First off, I'm a fan of Checkmates and have learnt a lot from the site over the past few months. One particular discussion I cam across was regarding a similar issue we are now having. The discussion at Bad Performance goes through various configuration steps, which I have gone through myself. Some of these helped but we still have issues.
Before I raise a TAC call, I was wondering if anyone can advise on whether there are any other configuration tweaks I can look at. Also, whether these appliances are suitable or not.
So, we have 2 * 23500 appliances with R80.10 VSX installed. There are 11 Virtual Systems (2 switches and 9 gateways) the gateways are split with 5 active on HA01 and 4 active on HA02. 64-bit mode is enabled on all VS'es and I have configured CPU affinity for all the VS'es as well. The VS in question (VS2) has CoreXL enabled with 8 instances. Affinity has been set as
VS_2: CPU 3 4 5 6 23 24 25 26
VS_2 fwk: CPU 3 4 5 6 23 24 25 26
VS2 is active on HA01
This VS is now our default route to the Internet for all devices and users. Reports indicated there are approx 2500 users going through this VS, which should be about right, as we have approx 4000 staff in the organisation but they are not all in office at the same time. Concurrent connections is set to a max of 50000 and fw ctl pstat indicates connections fluctuate between 15000 to 20000 during the day.
The VS has App control, URL Filtering, AV, AB, IPS and IA blades enabled. HTTPS inspection was enabled. When it as the F2F/PXL split was approx. 60/40 and CPU time for the FWK2 process was between 200% to 300%. With HTTPS inspection disabled, the split is not 25/75 and CPU time is between 200% an 700%. Occassionally during the day, Smartdashboard loses connection to VS2 HA01, and it sometimes gets so bad that we cannot push policy. Other VS'es are fine.
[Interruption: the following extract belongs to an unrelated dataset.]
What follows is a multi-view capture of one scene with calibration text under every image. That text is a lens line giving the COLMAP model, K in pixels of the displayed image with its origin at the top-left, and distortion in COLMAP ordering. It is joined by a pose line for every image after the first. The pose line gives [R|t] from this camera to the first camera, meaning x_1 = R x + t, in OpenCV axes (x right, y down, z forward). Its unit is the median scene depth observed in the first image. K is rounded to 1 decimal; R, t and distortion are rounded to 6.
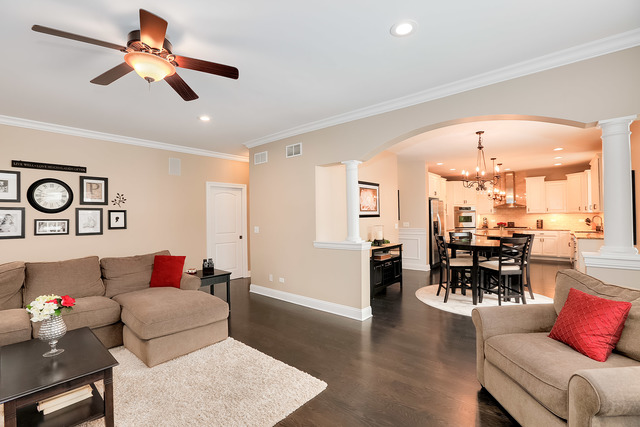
lens RADIAL K [[293.6, 0, 313.2], [0, 293.6, 214.4], [0, 0, 1]] dist [-0.034758, 0.007281]
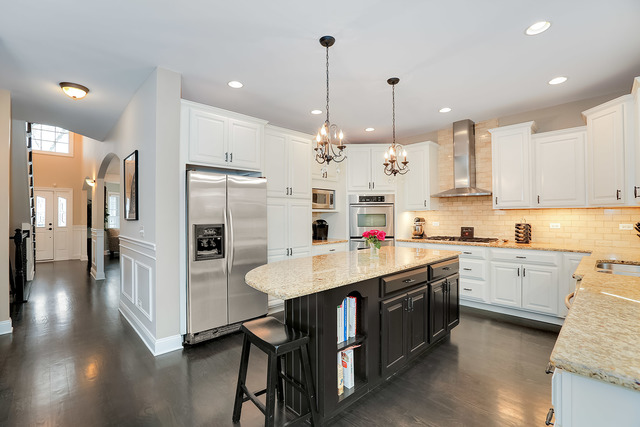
lens RADIAL K [[293.6, 0, 323.3], [0, 293.6, 213.2], [0, 0, 1]] dist [-0.034758, 0.007281]
pose [[0.994763, 0.007126, -0.101960, 0.529308], [-0.007513, 0.999966, -0.003411, 0.007087], [0.101932, 0.004159, 0.994783, 0.532495]]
During the day, the users start having issues where sites access starts getting slow, then they are unable to access sites. The browser says site is unreachable. If they wait 5-10 minutes, they can then access the site. This seems to coincide with very high CPU time (i.e. over 650%). During non-working hours, the CPU time is fine and performance is great. Sites load very quickly and there are no issues. The issues only appear during the day, a few hours after the working day starts.
As Mentioned, I have gone through most of what is in Barts discussion but need a sanity check.
For the number of users we have and blades enabled, is the 23500 with VSX suitable or not?
Why would disabling https inspection increase CPU time?
How do I find out what the FWK2 process is doing to generate such high CPU times?
What other troubleshooting can I do?
Apologies if this sounds long winded but if anyone can provide any assistance it would be greatly appreciated.